Start of PROVIDED ENTRIES
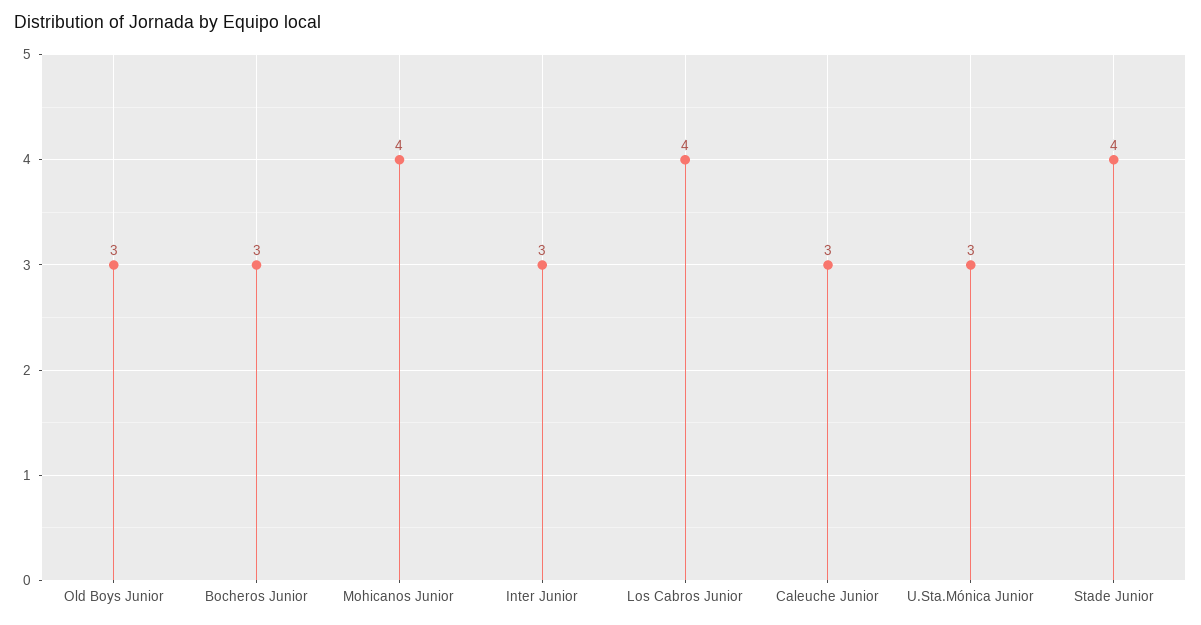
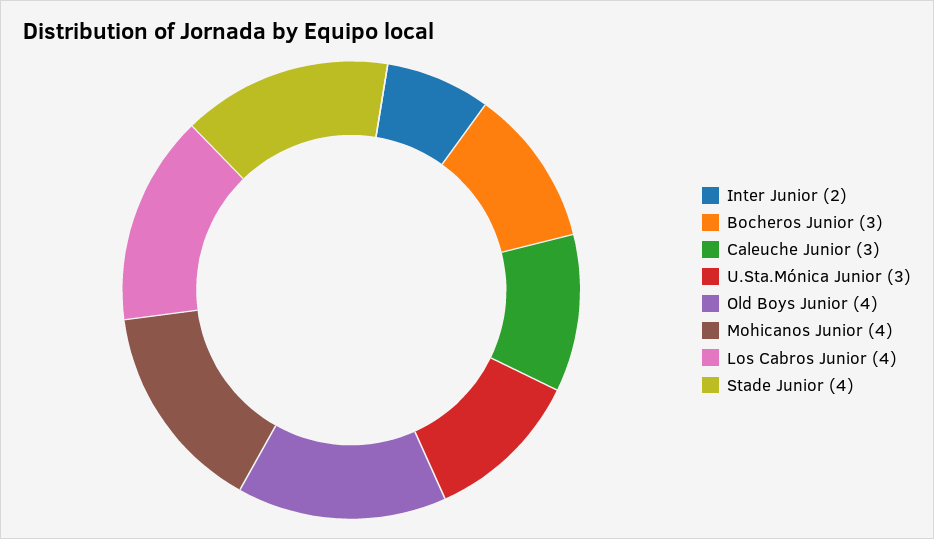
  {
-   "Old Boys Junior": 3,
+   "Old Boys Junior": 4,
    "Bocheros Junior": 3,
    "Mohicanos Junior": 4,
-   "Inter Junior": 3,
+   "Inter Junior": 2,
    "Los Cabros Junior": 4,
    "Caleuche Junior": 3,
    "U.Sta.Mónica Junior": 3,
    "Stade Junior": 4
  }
End of PROVIDED ENTRIES
◆ **DIRECTIONS FOR THIS TASK**: Nothing but the records above, retyped exactly and stripped of images, should appear in the answer.

◆ **TASK ANSWER**:
  {
-   "Old Boys Junior": 3,
+   "Old Boys Junior": 4,
    "Bocheros Junior": 3,
    "Mohicanos Junior": 4,
-   "Inter Junior": 3,
+   "Inter Junior": 2,
    "Los Cabros Junior": 4,
    "Caleuche Junior": 3,
    "U.Sta.Mónica Junior": 3,
    "Stade Junior": 4
  }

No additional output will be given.